5- Élargir l'accès aux offres éducatives complémentaires de l'enseignement homologué

Il n'apparaît pas envisageable de répondre avec le seul enseignement homologué à l'ensemble de la demande d'éducation en français qui nous est adressée. Une partie de cette demande doit être orientée vers d'autres offres éducatives.

Le développement du labelFrancÉducation, qui permet d'identifier et de mettre en réseau les établissements étrangers proposant des classes bilingues francophones de haut niveau, constitue une priorité.

Dans le même esprit, un encouragement sera donné au développement à l'étranger de l'offre du CNED. La règle d'une distance de 50 km d'un établissement homologué pour bénéficier des services du CNED sera levée.

Enfin, le dispositif FLAM (Français Langue Maternelle), qui apporte un soutien aux initiatives extra-scolaires visant à conserver la pratique de notre langue chez les enfants français scolarisés à l'étranger dans une autre langue que la nôtre, sera renforcé.

Source : Ministère des affaires étrangères

2. Des partenaires indispensables

Le principal partenaire de l'AEFE pour l'enseignement français à l'étranger, la Mission laïque française (MLF), association à but non lucratif créée en 1902 et reconnue d'utilité publique dès 1907, intervient pour le compte des entreprises françaises et de l'État dans certaines opérations de développement. Son fonctionnement est assuré par ses ressources propres. Elle bénéficie toutefois du soutien des ministères concernés par la diffusion de la langue et de la culture françaises à l'étranger. À cet effet, elle est liée par convention avec les ministères des affaires étrangères et de l'éducation nationale, ainsi qu'avec l'AEFE.

Implantés dans 46 pays, les 107 établissements, auxquels s'ajoutent dix établissements faisant l'objet d'une action de coopération éducative, scolarisent près de 50 000 élèves, dont 77 % d'étrangers . Son réseau se compose d'établissements en gestion directe, d'établissements partenaires pour lesquels la MLF est prestataire de service pour la gestion administrative, d'écoles d'entreprises françaises ou étrangères et d'établissements faisant l'objet d'une action de coopération éducative de l'État (en Angola et Afghanistan notamment).

Autres partenaires du réseau français, une trentaine d'établissements d'enseignement locaux bénéficient du labelFrancÉducation , créé en janvier 2012 et attribué à des établissements d'enseignement scolaire étrangers qui offrent une formation d'excellence en français dans le cadre de leurs programmes nationaux.
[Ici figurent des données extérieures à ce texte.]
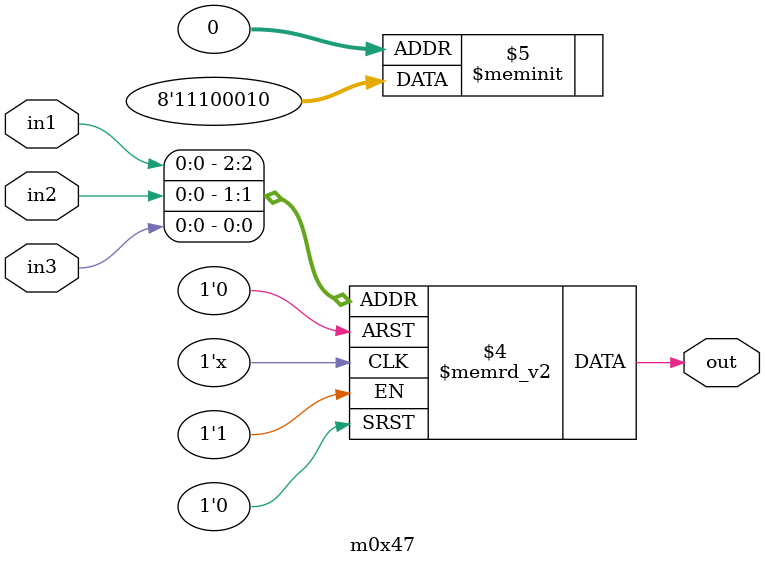
<source format=v>
module m0x47(output out, input in1, in2, in3);

   always @(in1, in2, in3)
     begin
        case({in1, in2, in3})
          3'b000: {out} = 1'b0;
          3'b001: {out} = 1'b1;
          3'b010: {out} = 1'b0;
          3'b011: {out} = 1'b0;
          3'b100: {out} = 1'b0;
          3'b101: {out} = 1'b1;
          3'b110: {out} = 1'b1;
          3'b111: {out} = 1'b1;
        endcase // case ({in1, in2, in3})
     end // always @ (in1, in2, in3)

endmodule // m0x47
</source>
L'objectif est de labelliser cinquante établissements d'ici à 2015, notamment dans les pays d'Europe centrale et orientale où l'enseignement bilingue est actif, ainsi que dans les pays du Maghreb. Les États-Unis, La Chine, où de nombreux élèves ne sont pas scolarisés dans des établissements français, et l'Inde pourraient également constituer des zones de prédilection pour ce nouveau label.